Поглядев на лица родителей, спохватилась:
– Ладно, пойду я. Спокойной ночи, па. И ты, ма.
– Спокойной ночи! – хором отвечали предки.
Наутро хозяйка к завтраку испекла блины и угощала постояльцев домашним смородиновым вареньем. Потом семейство Турецких неспешно отправилось пешим шагом на противоположный конец города, осмотрели монастырь, вернулись к кремлю. И до самого вечера бродили неподалеку от древних стен, фотографировали соборы, обедали в кремлевской «Трапезной», дегустируя хваленую местную медовуху, катались на лодке по реке Каменке...
Такого умиротворения и покоя Александр Борисович давно не испытывал. И все бы хорошо, если бы не вечерний звонок Грязнова.

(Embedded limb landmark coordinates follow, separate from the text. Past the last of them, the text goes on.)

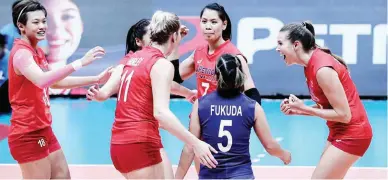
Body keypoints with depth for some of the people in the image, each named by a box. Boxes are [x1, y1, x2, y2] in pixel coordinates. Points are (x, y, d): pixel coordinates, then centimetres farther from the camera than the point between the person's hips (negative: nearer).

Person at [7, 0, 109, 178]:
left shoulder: (37, 52, 12)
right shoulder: (21, 53, -18)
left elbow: (56, 82, 21)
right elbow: (42, 80, -38)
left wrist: (96, 79, 15)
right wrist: (80, 62, -44)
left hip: (44, 131, 10)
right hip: (28, 134, -10)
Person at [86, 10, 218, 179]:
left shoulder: (131, 58, 12)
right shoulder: (162, 64, -11)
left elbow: (104, 93, 2)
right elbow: (161, 112, -23)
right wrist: (195, 143, -25)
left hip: (119, 143, 8)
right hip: (140, 144, -8)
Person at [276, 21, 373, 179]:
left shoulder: (323, 69, -24)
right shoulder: (312, 64, 4)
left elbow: (344, 115, -22)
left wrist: (304, 108, -17)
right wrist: (297, 110, -4)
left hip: (351, 134, -9)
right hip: (340, 132, 9)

– Прости, Саня, что беспокою на отдыхе. Но не исключено, что мы вышли на «Иванихина». Правда, он не Павел, а Александр. И не Иванихин, а Ивахин. Поремский вчера откопал его среди многочисленных родственников и знакомых погибшей Ариадны. По возрасту подходит вроде. Да и с девушкой, судя по рассказам, давно знаком был. Отец у него – директор известной компьютерной фирмы. Олигархом назовешь вряд ли, но у сына, который и сам занят торговлей высокотехнологичной продукцией, деньги имелись немалые. Вполне мог и машину тренеру «одолжить», и «заказать» Баркову проигрыш Асафьева. Тебя ждать? Или пусть Поремский детали выясняет?
– Конечно, пусть выясняет. Раньше времени этого Павла-Александра не тревожьте. Отправьте Галю в ивахинскую контору, в паспортный стол, в фотоателье по месту жительства, куда угодно, но пусть она фотографию приемлемого качества раздобудет. Предъявите Баркову среди других, оформите протокол опознания. Дальше – в зависимости от обстоятельств.

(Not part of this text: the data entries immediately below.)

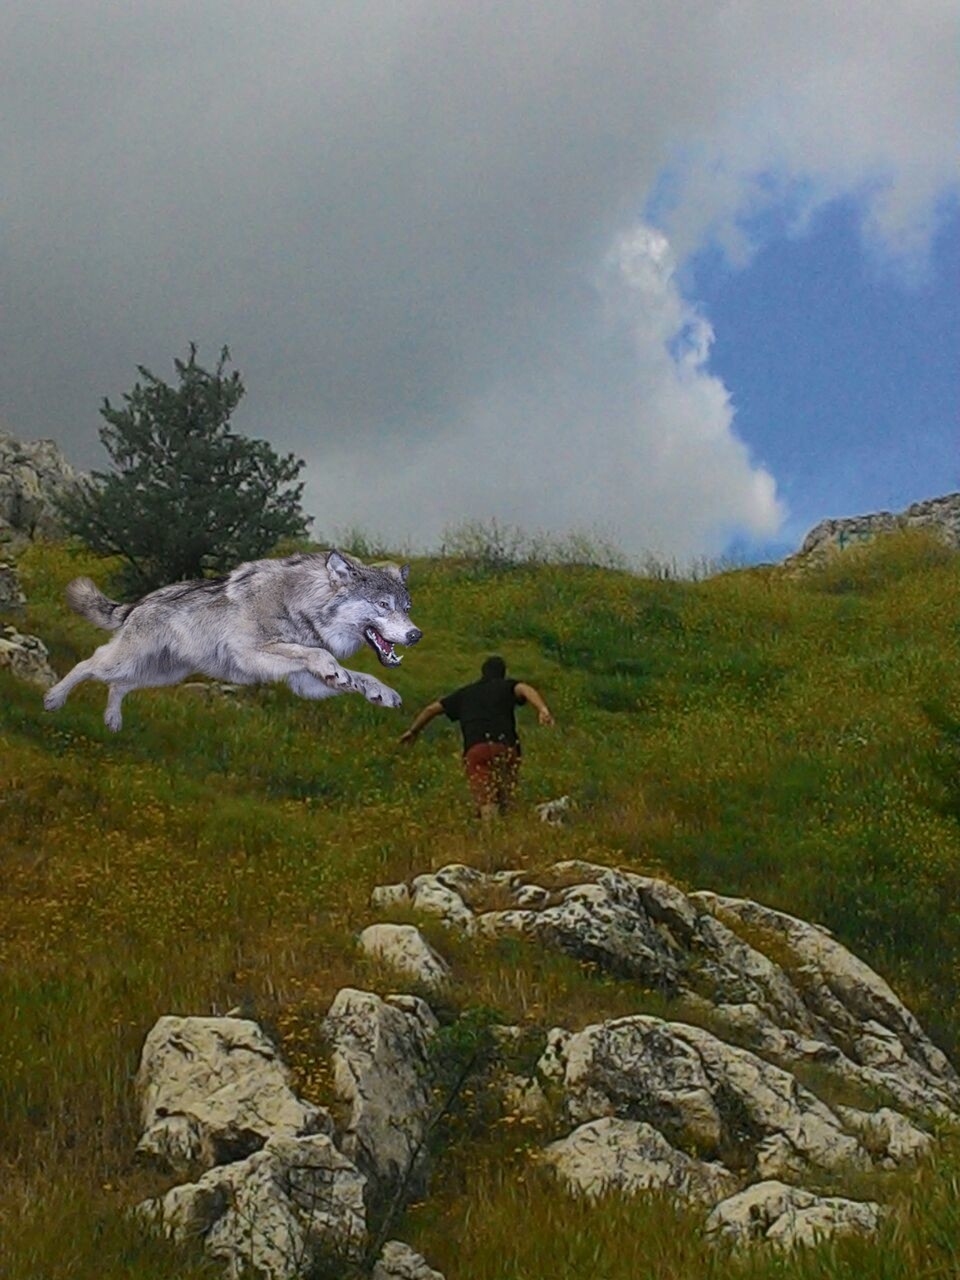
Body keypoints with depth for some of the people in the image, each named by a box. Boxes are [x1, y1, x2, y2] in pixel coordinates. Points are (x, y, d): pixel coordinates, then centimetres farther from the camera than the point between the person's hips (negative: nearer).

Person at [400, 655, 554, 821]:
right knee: (503, 806, -1)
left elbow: (431, 709, 40)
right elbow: (525, 690, 0)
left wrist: (413, 731, 55)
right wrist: (542, 710, -18)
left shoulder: (465, 693, 31)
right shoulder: (506, 686, 22)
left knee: (487, 807, -13)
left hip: (475, 750, 1)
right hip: (506, 748, -1)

Вячеслав Иванович хмыкнул:
– Собственно, я отправил уже. Без особой надежды на успех. Суббота ведь...
– Какого же черта звонишь? – понарошку возмутился Турецкий.
– Чтобы ты был в курсе хода следствия, – рассмеялся Грязнов. – Может, соскучился я по тебе.
– Заметно. Ладно, не скучай. Вернусь скоро. Разве от вас надолго уедешь?
Александр Борисович покосился на жену с веслами в руках, беспокойно прислушивающуюся к разговору. Бросил вполголоса:
– Не волнуйся. Нечего мне там делать в воскресенье. Поедем, как и договаривались.
И добавил в трубку с интонацией Меркулова:
– Ладно, все. Работайте. Не мешай мне отдыхать...
Вечером, побродив по торговым рядам центральной городской площади и купив в качестве сувенира огромный берестяной короб под хлеб, вернулись «домой». За время их отсутствия во дворе частной гостиницы возникли глубокая траншея и высокая, аккуратно сложенная стопка кирпичей. Похоже, начиналось новое строительство. На крыльцо выбежала хозяйка, обернутая махровым халатом.
– Вы пришли уже? Нагулялись? А мы тут с Мишей гараж затеяли соорудить. Многие ведь на машинах приезжают... Вы располагайтесь, отдыхайте, дом не заперт. А мы в баньке пока, после работы отмываемся.